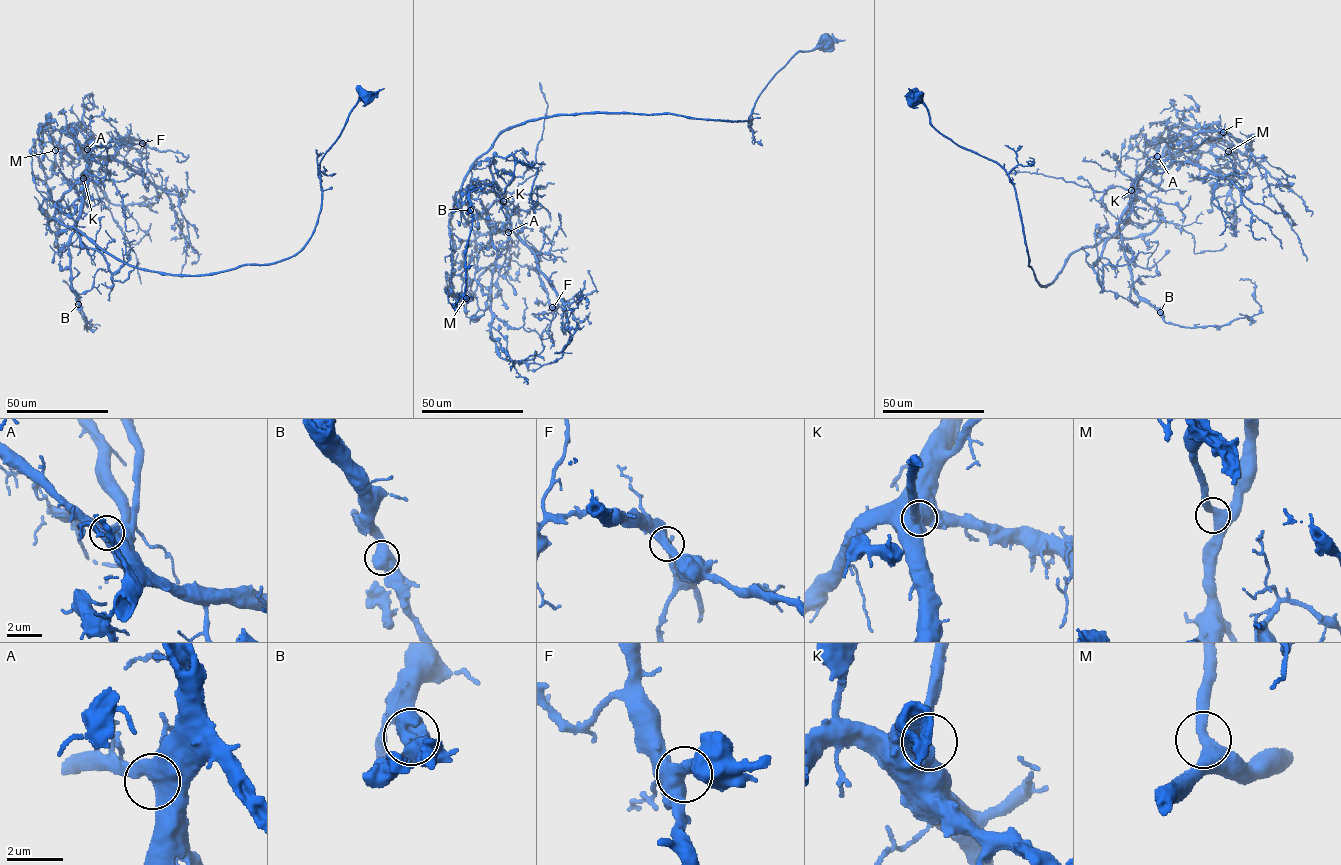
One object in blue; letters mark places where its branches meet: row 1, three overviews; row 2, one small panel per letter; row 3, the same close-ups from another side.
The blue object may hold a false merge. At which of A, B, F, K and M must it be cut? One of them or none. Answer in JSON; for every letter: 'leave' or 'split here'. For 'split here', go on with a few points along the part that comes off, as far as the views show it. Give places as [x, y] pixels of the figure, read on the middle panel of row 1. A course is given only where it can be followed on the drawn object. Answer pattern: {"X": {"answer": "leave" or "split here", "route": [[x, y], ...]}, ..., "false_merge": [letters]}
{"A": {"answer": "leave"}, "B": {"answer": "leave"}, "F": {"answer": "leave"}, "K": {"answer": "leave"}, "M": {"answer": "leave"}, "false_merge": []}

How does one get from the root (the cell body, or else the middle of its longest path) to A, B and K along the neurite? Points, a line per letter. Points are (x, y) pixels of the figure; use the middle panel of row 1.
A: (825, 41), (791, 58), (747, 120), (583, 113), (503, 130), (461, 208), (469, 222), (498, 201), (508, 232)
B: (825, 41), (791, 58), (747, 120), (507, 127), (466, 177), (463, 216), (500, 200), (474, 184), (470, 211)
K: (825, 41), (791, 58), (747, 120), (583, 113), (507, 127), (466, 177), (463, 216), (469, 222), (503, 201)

Task item: The task calls for duplicating the data exactly, with no images kept.

Finished exercise:
One object in blue; letters mark places where its branches meet: row 1, three overviews; row 2, one small panel per letter; row 3, the same close-ups from another side.
The blue object may hold a false merge. At which of A, B, F, K and M must it be cut? One of them or none. Answer in JSON; for every letter: 'leave' or 'split here'. For 'split here', go on with a few points along the part that comes off, as far as the views show it. Give places as [x, y] pixels of the figure, read on the middle panel of row 1. A course is given only where it can be followed on the drawn object. Answer pattern: {"X": {"answer": "leave" or "split here", "route": [[x, y], ...]}, ..., "false_merge": [letters]}
{"A": {"answer": "leave"}, "B": {"answer": "leave"}, "F": {"answer": "leave"}, "K": {"answer": "leave"}, "M": {"answer": "leave"}, "false_merge": []}

How does one get from the root (the cell body, or else the middle of its longest path) to A, B and K along the neurite? Points, a line per letter. Points are (x, y) pixels of the figure; use the middle panel of row 1.
A: (825, 41), (791, 58), (747, 120), (583, 113), (503, 130), (461, 208), (469, 222), (498, 201), (508, 232)
B: (825, 41), (791, 58), (747, 120), (507, 127), (466, 177), (463, 216), (500, 200), (474, 184), (470, 211)
K: (825, 41), (791, 58), (747, 120), (583, 113), (507, 127), (466, 177), (463, 216), (469, 222), (503, 201)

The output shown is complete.